For more than 50 years, McHugh, 84, has bought apartment buildings mostly in Los Angeles' poorer neighborhoods and filled them primarily with immigrant tenants. And for at least a generation, he has been investigated, cited and denounced by city and county officials. Almost three decades ago, then-City Atty. Ira Reiner accused McHugh of dealing in "blood money" and threatened to send him to jail.

But McHugh continued to buy more properties and build an ever-longer record of flouting health and safety codes.

Prosecutors say McHugh told them last summer that he owned more than 140 Los Angeles properties, which by various estimates housed more than 8,000 people. Many of his buildings have fallen prey to rats, cockroaches and mold, and are plagued by inoperative plumbing and rotting ceilings that cave in with regularity, according to court records.

Now, city prosecutors once again are seeking to shut McHugh down. In 2007, they charged him with multiple fire and health code violations. As part of a plea deal, he agreed last fall to sell all of his Los Angeles rentals within three years. The deal allowed him to avoid jail time.

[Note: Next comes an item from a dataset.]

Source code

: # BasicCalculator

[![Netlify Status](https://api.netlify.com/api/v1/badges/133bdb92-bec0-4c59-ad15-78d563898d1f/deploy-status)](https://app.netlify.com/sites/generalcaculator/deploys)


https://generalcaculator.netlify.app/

McHugh, of Marina del Rey, has declined repeated interview requests. His lawyer, Harold Greenberg, says McHugh is complying with the court order and that he has been targeted unfairly by authorities.

His tenants and their advocates say they are waiting to see whether this latest attempt at enforcement will work, some expressing skepticism because of a long history of ineffective enforcement involving McHugh's buildings.